The difference between a Shepherd agent and a standard RL agent is that several standard RL agents can “run” one Shepherd agent: a Shepherd agent stores a configuration, specifying which algorithm must be executed, the parameters, as well as the latest generated model and results obtained.

Creating a Shepherd agent

The user owning the Shepherd agent must be specified. Only they (the user) can launch that specific Shepherd agent, access its learned models, see its learning curves, perform special actions such as deleting the agent and its models, etc.

The algorithm run by all RL agent instances under that Shepherd agent must also be specified. There exist several RL algorithms, and some might work better than others depending on the problem/environment (e.g., not all RL algorithms are compatible with continuous actions). The algorithm chosen during the creation of a Shepherd agent cannot be changed afterwards.

Action and observation spaces

A Shepherd is always associated with one environment to be solved. This environment, run on the client’s side, must send observations to the Shepherd agent, and receives actions in return.

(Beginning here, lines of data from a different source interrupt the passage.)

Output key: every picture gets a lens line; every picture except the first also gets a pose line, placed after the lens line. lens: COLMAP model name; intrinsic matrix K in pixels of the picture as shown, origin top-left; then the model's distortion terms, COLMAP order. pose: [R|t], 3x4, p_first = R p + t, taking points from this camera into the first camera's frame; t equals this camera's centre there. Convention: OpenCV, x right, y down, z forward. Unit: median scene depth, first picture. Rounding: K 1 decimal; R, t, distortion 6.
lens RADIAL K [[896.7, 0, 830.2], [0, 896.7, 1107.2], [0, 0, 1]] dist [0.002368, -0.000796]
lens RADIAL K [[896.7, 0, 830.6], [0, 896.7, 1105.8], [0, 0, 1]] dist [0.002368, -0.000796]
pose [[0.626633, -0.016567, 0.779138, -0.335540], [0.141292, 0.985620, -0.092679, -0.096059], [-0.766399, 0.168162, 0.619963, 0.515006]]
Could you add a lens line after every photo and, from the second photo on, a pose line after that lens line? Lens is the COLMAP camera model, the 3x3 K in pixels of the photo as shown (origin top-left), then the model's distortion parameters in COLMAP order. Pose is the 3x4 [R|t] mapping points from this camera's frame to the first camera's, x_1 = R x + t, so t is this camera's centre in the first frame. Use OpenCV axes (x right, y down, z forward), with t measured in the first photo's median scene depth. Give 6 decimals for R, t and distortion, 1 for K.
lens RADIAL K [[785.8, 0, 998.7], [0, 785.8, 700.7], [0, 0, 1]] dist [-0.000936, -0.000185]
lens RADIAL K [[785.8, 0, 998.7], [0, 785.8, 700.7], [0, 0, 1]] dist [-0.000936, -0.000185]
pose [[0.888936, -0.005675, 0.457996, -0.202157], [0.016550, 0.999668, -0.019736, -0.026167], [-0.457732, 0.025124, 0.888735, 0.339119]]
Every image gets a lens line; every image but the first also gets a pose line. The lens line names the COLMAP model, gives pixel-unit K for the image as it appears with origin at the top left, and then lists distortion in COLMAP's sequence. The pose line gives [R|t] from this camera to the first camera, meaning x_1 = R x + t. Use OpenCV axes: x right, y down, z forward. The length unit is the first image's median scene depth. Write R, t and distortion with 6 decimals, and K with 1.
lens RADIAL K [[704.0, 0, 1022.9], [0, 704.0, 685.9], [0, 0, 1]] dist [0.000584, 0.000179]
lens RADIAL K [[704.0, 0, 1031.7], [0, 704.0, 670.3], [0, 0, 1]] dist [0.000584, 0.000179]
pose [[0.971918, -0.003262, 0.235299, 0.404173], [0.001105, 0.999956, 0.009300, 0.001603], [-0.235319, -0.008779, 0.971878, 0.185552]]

Let’s consider CartPole-v0, from the Gym. Its observations are in the form of vectors of four floats; each float is equal to 3.4028234663852886e+38 at its highest, and -3.4028234663852886e+38 at its lowest.

In the specs of the Shepherd agent on the admin site, the action and observation spaces must be expressed in valid JSON. We set the action space to two (corresponding to the two discrete actions available in CartPole); the observation space can eb expressed as follows: [[space], low, high].

There are few “special actions” that the user can do through the admin page; they can download data from the agent, such as the episode rewards and the agent’s model, and reboot its learning, which is especially useful when the environment has been modified and that previous results become irrelevant.

Algorithms

An Algorithm has a fairly brief definition in our database; it has a name, often the abbreviated version of the name of an RL algorithm, such as PPO or A3C and a Boolean flag indicating whether it is compatible with environments with continuous actions or not. An Algorithm also has several Parameters associated to it. Algorithm objects are preexisting the creation of Users and Agents; we pre-populate the database with RL algorithms from Stable Baselines 3, but adding new algorithms that are not from Stable Baselines 3 is trivial.

Parameter values

When a new Shepherd agent is created, an RL algorithm must be chosen to be run by this agent. If they want to, the user can configure the algorithm through setting the value of some parameters, via the addition of ParameterValue objects in the database. This comes in handy when the user wants to try parameter values different from predefined default ones. The value chosen is stored in value_int, value_float, value_bool (exclusive) or value_str, depending on the type of the corresponding Parameter object (see below); all three other value attributes are set to null. A ParameterValue is associated to one Shepherd Agent, and to one Parameter.

Parameters

Each RL algorithm in the database uses a multitude of Parameters (e.g., learning rate, batch size, gamma, etc), all associated to that one algorithm. The type of the value this parameter can take is defined by an Integer in [1, 2, 3, 4]; if type is equal to 1, the value of the parameter must be an Integer, if type = 2, the value must be a floating point, etc. Only one of the attributes value_int, value_float, value_bool and value_str contains a value different than null, depending on the type attribute. Similarly to Algorithms, Parameters are pre-existing ParameterValues; we populate the database with parameters used by most RL algorithms, and set their default values, before the addition of Users and their Shepherd Agents.

Episode Returns

Multiple EpisodeReturns are associated to one Shepherd Agent. Each EpisodeReturn object stores a float (the sum of all rewards collected during one episode), and a date time field. Episode returns are used to plot the Agent’s learning curve, automatically displayed on the admin page.